ママ、ぼくウルトラマンになりたい…

16人の子どもたちが、短冊のお願いごとに医者や弁護士になりたいと書かなかった内訳には
Bくんがちゃんと書かないんなら、ぼくも書~かないっ。的な(笑)
真似っ子の流れもありましたが
真似っ子でも この自我がとっても大事なのです。

16人のお母さんたちからの意見(お怒りなのでクレーム)は
16通りの理由(エピソード)があるのですが
最終的に私がお伝えすることはひとつです。

私は、七夕まつりの翌日、ご意見(クレーム)が書かれた連絡帳の返事を簡潔に書いたあと、
放課後、電話をしたり 面談希望のお母さんとは日程を決めたりします。
でもクレームって、そもそもみなさんお怒りなので、その日に面談になることも多いです。

16通りエピソードのうちのひとつをお話しますね。

面談時間になると、怒ったAくんのお母さんがツカツカツカっと会議室まで足早にやってきました。
私はドアをあけてお出迎えをしながら
「〇〇さん こんにちは、連絡帳を拝見いたしました、ご心配おかけして申し訳ございません」と言いました。
保護者のそのお母さんは会議室にセットした机に向かって来られる時、
スリッパのすする音が細かくて早いので興奮している様子が伝わってきました

「七夕で短冊を飾るから、うちはお医者さんって書くよう話していたんです!なのに、なんでですか?」

仲良しのお受験ママ友さんの子(隣のクラス)は、弁護士の先生と書いていて、
うちは恥ずかしかった…と。
塾の先生にも、入試当日の面接では言わないようにキツく言われました、と。

私は、話を聞いていました。
そうですよね、、、
私は恥ずかしいお気持ちにさせてしまったことを
謝罪しました。
そして私も、試験当日は弁護士や医者になりたいです、と言ってもらいたいところです、と伝えると
ハッとした表情をされていました。
(お受験ママさんが、ここを読まれているかもしれないので、受験面接で答えるなら、
お医者さんよりも外科の医師になりたいです、など具体的が良いです。
で、オペをして患者さまの命を救いたい、まで言えたらサイコーですね♪)

はい、お怒りなのはごもっともです。
ですがAくんは私に
「先生、ウルトラマンになりたい…」とお話してくれたんですよ~。
そう伝えるとお母さんは驚いていました。

そんなバカな・・・。

お母さんは、お受験して子どもを将来立派にさせたいのだと言います。
良いところに就職して豊かな人生になってほしいから、と。
そうですよね。
このご時世、犯罪も多い世の中ですし、子どもの幸せを願う親の気持ちは当たり前です。

ただ、Aくんが初めて自分から〇〇になりたいって自分の意見を言えたこと、
これ、すんごい大きな成長なんです。

いつもは、お母さんの言うことをちゃんと聞いて、
どうしたら良いか、全てお母さんが教えてくれるからです。
Aくんは、教えてもらいながら成長してきているので
あながち間違ったことはしない子だったりします。
だけど、私のクラスになって3か月、ようやく自分の意見を言えるようになってきたのです。

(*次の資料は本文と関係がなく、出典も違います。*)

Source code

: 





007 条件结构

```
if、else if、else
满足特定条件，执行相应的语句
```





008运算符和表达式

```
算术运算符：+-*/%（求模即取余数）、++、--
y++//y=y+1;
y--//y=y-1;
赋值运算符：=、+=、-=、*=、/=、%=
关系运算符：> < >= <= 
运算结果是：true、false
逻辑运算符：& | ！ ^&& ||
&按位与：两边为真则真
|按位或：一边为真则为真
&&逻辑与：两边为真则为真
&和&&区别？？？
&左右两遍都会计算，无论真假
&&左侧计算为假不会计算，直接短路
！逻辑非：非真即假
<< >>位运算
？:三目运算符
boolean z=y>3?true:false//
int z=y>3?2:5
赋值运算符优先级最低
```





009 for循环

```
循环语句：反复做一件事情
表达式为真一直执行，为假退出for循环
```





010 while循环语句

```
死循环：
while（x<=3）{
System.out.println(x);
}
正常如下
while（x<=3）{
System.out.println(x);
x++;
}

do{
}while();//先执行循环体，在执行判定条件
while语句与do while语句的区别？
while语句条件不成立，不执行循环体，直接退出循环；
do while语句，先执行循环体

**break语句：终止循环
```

子どもってね、大人と違って間違いや失敗をすることが、本来は怖くないの。
転ばないよう、転んだら痛いからねと、大人が転ばぬ先の杖を差し出し
石橋を大人が叩いてあげているからなのです。

子どもは
「失敗って怖いものなんだ」
「間違いって、ダメなんだ」と学びます。
ほんとはダメなんかじゃないのにね。
それなので、怖がりの子どもは特にお母さんが失敗をして見せてあげると良いですよ。
失敗のお手本の方が、自分で考えるので何十倍もこれまた良いんですよね。
子どもの可能性は無限大です☆

さて、話を戻しましょう。

親として、我が子を頭の良い子に育てたい
受験して良い学校へ入れ立派にさせたい
将来、有望になってほしい

七夕に子どもの将来の幸せを願うお母さんも少なくないと思います。
その気持ち、とっても立派です。

また、公立校で、のびのび育って欲しい
人間関係を学んでほしい
この気持ちも、とっても立派です。

どう育てたいかは、ご両親で話合って決めると良いですが
どの子育てにも間違いは、ないのです。

私は母親失格だわ…と思う前に、まず自分の子育てに誇りを持ってみてくださいね。
愛いっぱいの親心をもっていること、立派なお母さんなのです。
ただ、自分が子どもにそうさせたいが為に、子どもの感情をそっちのけで猪突猛進してしまうのは気をつけましょうね。

ウルトラマンになりたいと思うのは、自由♪
こう書くと、だよね~となりますが(笑)
渦中にいると自分って見えにくいものだったりします。
Aくんは気持ちを伝えるのが苦手だったので、表現できたことを誉めてあげると、微笑んで喜んでいました。
子どもは自分が認められたことをエネルギーとして吸収し心が大きく成長します。

例えば、お受験して立派になって欲しいと願うなら、まず子どもの心を育てましょうね。
媚びではない誉める、です。
子どもの心が育てば、受験当日に「ウルトラマンになりたい」など言うわけがないのです(笑)
子どもって賢くて天才です。
だってあなたの子どもだから♡

自分を信じれば、自然と子どもの力も信じられるんです。
イライラしてお子さんについ当たっていませんか?

子どもは、ママ、当たらないでよ、とは言えません。
ママ怒らないで、とは言えません。

それは、ママのことが大好きだからです。

子どもの心とお話し してみてくださいね。

Aくんママは、泣いていました。
その日の夜
“ママ、ぼくウルトラマンになりたい”とAくんがお話してくれたそうです。